Additionally, communities have said that they require the necessary support to respond and participate in the conversations necessary to enter into equity projects. Such support might include funding for a full-time energy worker in the community, for legal and financial fees to evaluate financial and ownership models, or for community engagement plans or community governance. 

3. Do not be afraid to ask questions

I know sometimes, particularly with Indigenous communities or Indigenous issues, people are worried about saying the wrong thing or asking the wrong question for fear of causing offence, but that has only served to stall conversation, our collective learning, and the country’s progress. Now more than ever, we need to ensure we keep the conversation going 

One final consideration: Indigenous people are not one-dimensional.
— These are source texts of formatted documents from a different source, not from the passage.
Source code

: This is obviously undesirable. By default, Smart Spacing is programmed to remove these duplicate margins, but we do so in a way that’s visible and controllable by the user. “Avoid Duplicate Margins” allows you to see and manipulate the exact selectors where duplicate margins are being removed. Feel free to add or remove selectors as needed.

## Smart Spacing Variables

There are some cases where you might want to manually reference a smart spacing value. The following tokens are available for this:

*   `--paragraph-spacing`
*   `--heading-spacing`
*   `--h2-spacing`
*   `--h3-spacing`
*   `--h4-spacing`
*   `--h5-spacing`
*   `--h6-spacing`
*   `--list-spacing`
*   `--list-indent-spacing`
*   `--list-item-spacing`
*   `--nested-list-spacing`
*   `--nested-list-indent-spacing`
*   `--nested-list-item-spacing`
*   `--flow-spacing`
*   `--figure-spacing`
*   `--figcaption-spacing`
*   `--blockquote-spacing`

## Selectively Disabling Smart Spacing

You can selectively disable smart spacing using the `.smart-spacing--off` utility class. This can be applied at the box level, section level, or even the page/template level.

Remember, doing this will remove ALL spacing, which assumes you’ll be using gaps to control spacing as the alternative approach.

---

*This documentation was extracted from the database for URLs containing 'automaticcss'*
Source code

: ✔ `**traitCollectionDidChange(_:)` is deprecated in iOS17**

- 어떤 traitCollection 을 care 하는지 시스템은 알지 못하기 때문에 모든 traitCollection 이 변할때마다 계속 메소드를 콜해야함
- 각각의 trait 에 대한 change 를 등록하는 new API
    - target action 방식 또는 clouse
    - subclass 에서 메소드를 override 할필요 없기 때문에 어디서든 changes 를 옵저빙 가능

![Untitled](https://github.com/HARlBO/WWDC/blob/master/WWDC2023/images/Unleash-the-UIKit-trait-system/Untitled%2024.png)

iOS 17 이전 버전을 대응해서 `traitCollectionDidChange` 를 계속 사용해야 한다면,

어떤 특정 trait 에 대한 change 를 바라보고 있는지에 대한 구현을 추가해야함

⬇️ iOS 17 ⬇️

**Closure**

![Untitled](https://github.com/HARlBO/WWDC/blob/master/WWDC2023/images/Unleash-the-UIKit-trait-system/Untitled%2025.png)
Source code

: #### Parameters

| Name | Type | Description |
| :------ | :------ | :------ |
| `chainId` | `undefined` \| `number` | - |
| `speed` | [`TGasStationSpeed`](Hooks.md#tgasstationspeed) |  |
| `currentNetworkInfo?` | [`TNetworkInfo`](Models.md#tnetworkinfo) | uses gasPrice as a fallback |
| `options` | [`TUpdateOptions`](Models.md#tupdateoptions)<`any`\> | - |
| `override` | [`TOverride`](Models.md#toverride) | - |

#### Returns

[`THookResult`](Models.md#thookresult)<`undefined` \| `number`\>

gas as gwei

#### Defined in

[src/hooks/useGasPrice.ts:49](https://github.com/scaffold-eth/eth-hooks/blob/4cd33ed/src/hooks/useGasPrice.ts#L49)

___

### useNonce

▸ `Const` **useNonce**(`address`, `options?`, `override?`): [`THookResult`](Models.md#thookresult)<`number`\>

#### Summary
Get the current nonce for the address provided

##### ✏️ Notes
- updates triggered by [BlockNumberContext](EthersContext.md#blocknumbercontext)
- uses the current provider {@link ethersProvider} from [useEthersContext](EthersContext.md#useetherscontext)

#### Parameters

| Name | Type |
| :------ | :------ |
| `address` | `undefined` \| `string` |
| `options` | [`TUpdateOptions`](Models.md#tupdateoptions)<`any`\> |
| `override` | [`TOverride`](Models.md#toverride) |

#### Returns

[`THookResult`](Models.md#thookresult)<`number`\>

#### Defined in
We are not just protestors or just environmentalists; we are artists and engineers and doctors and lawyers. We have been entrepreneurs and business leaders since before Confederation, trading and negotiating, and moving products from nation to nation. We will continue to do so with the needs and well-being of the next seven generations in mind.

Chi Miigwetch

Tabatha Bull is an Anishnaabe Kwe from Nipissing First Nation. As President and CEO of the Canadian Council for Aboriginal Business she is committed to help rebuild and strengthen the path toward reconciliation and a prosperous Indigenous economy to benefit all Canadians. An electrical engineer, Tabatha informs Canada’s energy sector by participating on the boards of Ontario’s electricity system operator IESO, the Positive Energy Advisory Council, the MARS Energy Advisory Council, and the C.D. Howe Institute’s Energy Policy program.